…На рассвете, перед отъездом на аэродром, меня вновь вызвали к Решетову и Фирсанову. Оказывается, Брызгалов при вторичной беседе с полковником сознался, что, помимо вещественного пароля к Саврасову, он имел еще пароль и устный. Он должен был сказать: «Привет от Виталия Лазаревича», а Саврасов ответить: «Я его видел в феврале сорок первого года».
— Поняли? — спросил Решетов.
Я ответил утвердительно.
— Отправляйтесь. Доброго пути, желаем успеха!
Глава вторая
Самолет шел на высоте тысячи ста метров.
Под крылом медленно плыли перистые облака, а в просветах виднелась земля: то деревушки, то железнодорожные станции, то синяя река.
Сквозь бесконечную голубоватую дымку горизонта вырисовывался зубчатый гребень черных гор, а под ним обозначались контуры большого города. Над северной частью его неподвижно висело густое облако, образовавшееся от дыма заводских труб. Оно не уменьшалось и не увеличивалось, составляя как бы неотъемлемую часть городского пейзажа. А вот и сам город, перепутанный паутиной дорог. На его широких, ровных улицах не было видно зелени. Крупные строения группировались в северной части.
Сделав два круга над самым центром города, самолет направился к аэродрому. Приземлившись, он задержался всего на несколько минут, чтобы высадить пассажиров, а потом снова поднялся в воздух.
Меня встретили два товарища и сразу же сообщили, что Саврасова в городе нет. Его ждут с минуты на минуту. Он должен прибыть почтовым поездом и остановиться в гостинице. Они предупредили, что забронированный для меня номер расположен против номера, который займет Саврасов.
Через десять минут машина доставила меня в гостиницу.

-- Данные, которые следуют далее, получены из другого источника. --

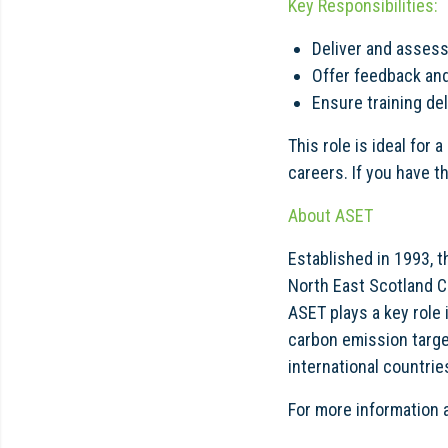
Key Responsibilities:
Deliver and assess
Offer feedback and
Ensure training de
This role is ideal for
careers. If you have t
About ASET
Established in 1993, 
North East Scotland Co
ASET plays a key role
carbon emission targe
international countrie
For more information 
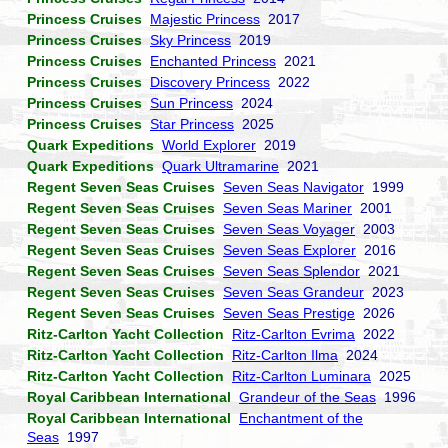
Princess Cruises
Majestic Princess
2017
Princess Cruises
Sky Princess
2019
Princess Cruises
Enchanted Princess
2021
Princess Cruises
Discovery Princess
2022
Princess Cruises
Sun Princess
2024
Princess Cruises
Star Princess
2025
Quark Expeditions
World Explorer
2019
Quark Expeditions
Quark Ultramarine
2021
Regent Seven Seas Cruises
Seven Seas Navigator
1999
Regent Seven Seas Cruises
Seven Seas Mariner
2001
Regent Seven Seas Cruises
Seven Seas Voyager
2003
Regent Seven Seas Cruises
Seven Seas Explorer
2016
Regent Seven Seas Cruises
Seven Seas Splendor
2021
Regent Seven Seas Cruises
Seven Seas Grandeur
2023
Regent Seven Seas Cruises
Seven Seas Prestige
2026
Ritz-Carlton Yacht Collection
Ritz-Carlton Evrima
2022
Ritz-Carlton Yacht Collection
Ritz-Carlton Ilma
2024
Ritz-Carlton Yacht Collection
Ritz-Carlton Luminara
2025
Royal Caribbean International
Grandeur of the Seas
1996
Royal Caribbean International
Enchantment of the
Seas
1997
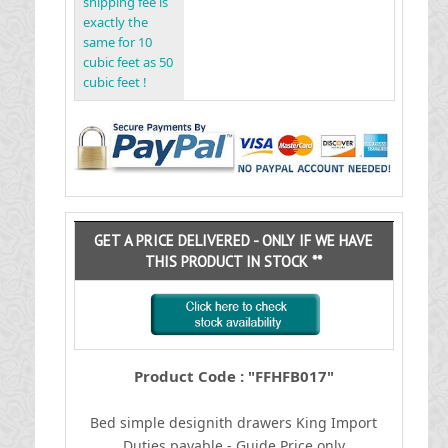
shipping fee is
exactly the
same for 10
cubic feet as 50
cubic feet !
GET A PRICE DELIVERED - ONLY IF WE HAVE
THIS PRODUCT IN STOCK **
Product Code : "FFHFB017"
Bed simple designith drawers King
I
mport
Duties payable - Guide Price only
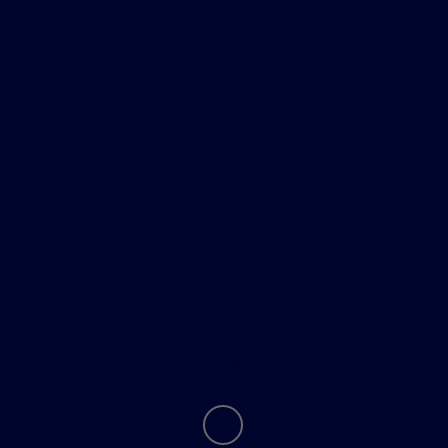
Shopping Tools
All Vehicles
Helpful Links
About
Contact Us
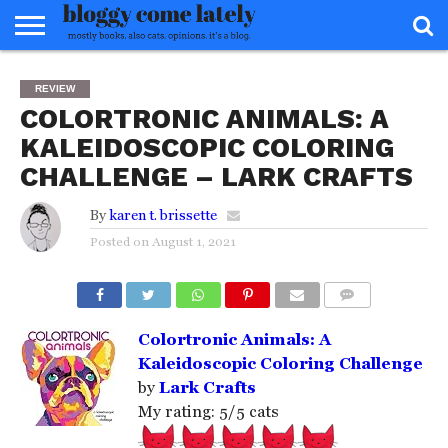
HOME
ABOUT
REVIEWS
BOOKS
FOOD
READERS
INTERVIEWS
MISC
FAQ
REVIEW
ADVISORY
COLORTRONIC ANIMALS: A
KALEIDOSCOPIC COLORING
CHALLENGE – LARK CRAFTS
By
karen t. brissette
Posted on
August 1, 2021
COMMENTS
Colortronic Animals: A
Kaleidoscopic Coloring Challenge
by
Lark Crafts
My rating: 5/5 cats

Прежде всего надо было привести себя в порядок: побриться и переодеться. Мне хотелось предстать перед Саврасовым в самом лучшем виде и произвести впечатление располагающего временем и деньгами человека, посланного с ответственным поручением.
Взялся за бритву. Из зеркала на меня глянуло коричневое от ветра и солнца лицо. Не понравился мне и штатский костюм, в который я принарядился, — он не шел мне, и чувствовал я себя в нем неловко.

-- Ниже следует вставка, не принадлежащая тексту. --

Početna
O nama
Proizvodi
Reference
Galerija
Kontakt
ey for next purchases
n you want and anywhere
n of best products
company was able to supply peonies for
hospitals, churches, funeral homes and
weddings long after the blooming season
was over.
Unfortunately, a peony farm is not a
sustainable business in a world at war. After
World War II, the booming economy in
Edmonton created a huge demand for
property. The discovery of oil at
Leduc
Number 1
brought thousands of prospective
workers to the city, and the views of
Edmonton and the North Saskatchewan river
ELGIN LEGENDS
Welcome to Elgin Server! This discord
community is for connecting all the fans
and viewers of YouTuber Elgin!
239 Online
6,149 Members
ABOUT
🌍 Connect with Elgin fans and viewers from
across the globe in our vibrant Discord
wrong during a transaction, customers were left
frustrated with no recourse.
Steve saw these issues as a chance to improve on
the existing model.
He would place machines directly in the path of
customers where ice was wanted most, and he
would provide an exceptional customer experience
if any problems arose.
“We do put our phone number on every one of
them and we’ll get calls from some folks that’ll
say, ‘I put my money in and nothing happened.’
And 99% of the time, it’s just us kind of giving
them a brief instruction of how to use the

Бритье и туалет у человека военного отнимают мало времени: через полчаса я был готов. «Надо пройтись по городу, — решил я, — привыкнуть к новому костюму, почувствовать себя штатским человеком».
Было пять часов дня. Длинные синие тени падали на мостовую. Чуть уловимый предвечерний ветерок приятно освежал лицо. Улицы, заполненные людьми и мчащимися машинами, напоминали столичные проспекты. Видимо, война сильно оживила город, перекинув сюда крупные предприятия и десятки тысяч людей. Я шел неторопливо, разглядывая дома, вывески, витрины магазинов. Час, проведенный на улице, освежил меня. Я хорошо обдумал предстоящую встречу с Саврасовым, учел детали, которые могли возникнуть в разговоре с ним. Главное — спокойный тон, никаких признаков волнения.
А я немного волновался уже сейчас, до встречи. Надо взять себя в руки…
Быстро поворачиваюсь и направляюсь назад в гостиницу. Иду твердо, размеренным шагом.
На углу, около самой гостиницы, выпиваю в павильоне стакан холодной газированной воды. Смело поднимаюсь на второй этаж. Прохожу мимо номера Саврасова. Он закрыт. Значит, хозяина еще нет. Захожу в свой номер, снимаю шляпу, сажусь, жду.
Проходит несколько минут, и вот в конце коридора раздаются шаги. Они приближаются и замирают у комнаты напротив. Гремит ключ, хлопает дверь. Догадываюсь: это Саврасов вошел в свой номер.
Через минуту еще чьи-то шаги в коридоре, торопливые. Затем звон посуды. Вероятно, принесли Саврасову обед из ресторана. Официантка задержалась в комнате постояльца недолго. Вышла, осторожно притворила за собой дверь и почти неслышно исчезла.
Теперь, кажется, ждать больше нечего. Я открыл дверь, пересек узкий коридор и без стука вошел в номер Саврасова.
Это была почти такая же, как и моя, разве только немного длиннее, комната, с двумя окнами, выходящими во двор. На столе стояли обед и графин с водкой. На мягком диване с папиросой и журналом «Огонек» в руках сидел Саврасов. Сквозь большие очки в роговой оправе на меня смотрели немного удивленно темные, с припухшими веками глаза. Лицо неподвижное, тяжелое, с паутиной морщин; гладкая прическа на пробор.